Não olhe o passarinho

Vejo uma menininha, com parte do corpo miúdo encoberto pela água do mar, agarrada no meu pai. Percebo a emoção que transparece nos olhinhos negros e sou capaz de ouvir o seu pensamento falando para as ondas: “Nenhuma de vocês conseguirá me derrubar, porque meu pai está me segurando.”

A imagem deve ter sido captada por algum fotógrafo profissional, daqueles que saíam batendo fotos pela praia com o pescoço envolto por dezenas de monóculos.

Para quem não faz a menor ideia do que seja; monóculo é uma espécie de minibinóculo de uma lente só, na qual você mira com um olho e enxerga, na outra extremidade, a imagem capturada ampliada e colorida.

Tempos atrás, catei todos os monóculos coloridos que a minha mãe guardava em sua caixa de fotografias e mandei revelar os minúsculos negativos que continham. Lembro-me, na época, de ter achado o máximo poder passar para porta-retratos aquelas imagens antigas. Sem imaginar que, anos depois, estaria digitalizando-as na minha própria casa.

Mas voltando à imagem da fotografia, hoje arquivada no meu computador, vejo um homem que reconheço como sendo meu pai, um garotinho que - com certeza- é meu primo e uma garotinha que sou eu, mas que olho como se não fosse. Isto sempre acontece quando vejo imagens nas quais estou presente, ainda que não sejam tão remotas como esta com meu pai.

Achei que poderia ser o efeito colateral de eu ser “anostálgica” (aquela que não tem nostalgia). Sempre fui de olhar para trás, fazer um breve aceno, esboçar um sorriso apressado e seguir em frente. Nunca senti saudade doída e agradeço aos céus por ter me privado de tal sensação, pois da convivência com nostálgicos sofredores aprendi o quanto é difícil suportar a dor de não poder voltar no tempo.

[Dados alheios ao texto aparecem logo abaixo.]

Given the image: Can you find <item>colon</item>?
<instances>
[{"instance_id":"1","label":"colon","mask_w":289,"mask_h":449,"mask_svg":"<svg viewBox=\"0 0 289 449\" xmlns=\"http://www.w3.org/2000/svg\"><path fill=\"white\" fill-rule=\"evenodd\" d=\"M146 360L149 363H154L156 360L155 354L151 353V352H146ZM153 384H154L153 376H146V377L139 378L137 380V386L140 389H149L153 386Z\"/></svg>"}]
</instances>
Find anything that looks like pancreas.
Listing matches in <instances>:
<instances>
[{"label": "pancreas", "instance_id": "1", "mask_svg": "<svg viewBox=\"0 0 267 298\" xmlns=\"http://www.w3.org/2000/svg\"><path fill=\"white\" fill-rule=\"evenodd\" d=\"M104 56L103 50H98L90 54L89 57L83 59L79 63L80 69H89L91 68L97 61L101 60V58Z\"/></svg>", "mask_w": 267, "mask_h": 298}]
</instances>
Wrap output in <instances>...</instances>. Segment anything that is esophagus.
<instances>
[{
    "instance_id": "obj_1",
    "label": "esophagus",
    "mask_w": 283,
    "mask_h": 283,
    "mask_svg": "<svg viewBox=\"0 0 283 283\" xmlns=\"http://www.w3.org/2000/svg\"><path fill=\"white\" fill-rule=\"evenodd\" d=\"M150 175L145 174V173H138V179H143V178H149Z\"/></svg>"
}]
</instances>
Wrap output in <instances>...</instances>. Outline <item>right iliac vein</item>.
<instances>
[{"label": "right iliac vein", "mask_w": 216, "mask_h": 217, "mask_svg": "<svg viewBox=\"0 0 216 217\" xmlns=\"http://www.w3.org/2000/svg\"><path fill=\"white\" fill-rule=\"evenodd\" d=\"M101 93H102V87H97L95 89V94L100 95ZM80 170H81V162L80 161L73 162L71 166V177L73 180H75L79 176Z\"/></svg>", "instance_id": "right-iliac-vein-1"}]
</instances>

Muito antes de conhecer o livro “O Poder do Agora” de Eckhart Tolle, já conjugava a vida no presente, sem pretensão. Como se o tempo, o exímio varredor, nunca tivesse deixado um único cisco do passado para que eu ajuntasse. Jamais desejei voltar a uma época vivida. Tampouco ao show em que a Rita Lee, sozinha, sentada em um banquinho, me fez transcender todas as barreiras tridimensionais e eternizar a emoção daquela noite.

Claro que nunca esqueci, afinal não estamos tratando aqui de Mal de Alzheimer, e sim, de “Anostalgia” (também admito ser viciada em neologismos). Lembro - não posso dizer de todos, porque minha memória anda querendo a aposentadoria antes da hora - de boa parte dos acontecimentos da minha existência, mas, além do desejo de não querer voltar, sinto como se nunca estivesse estado lá.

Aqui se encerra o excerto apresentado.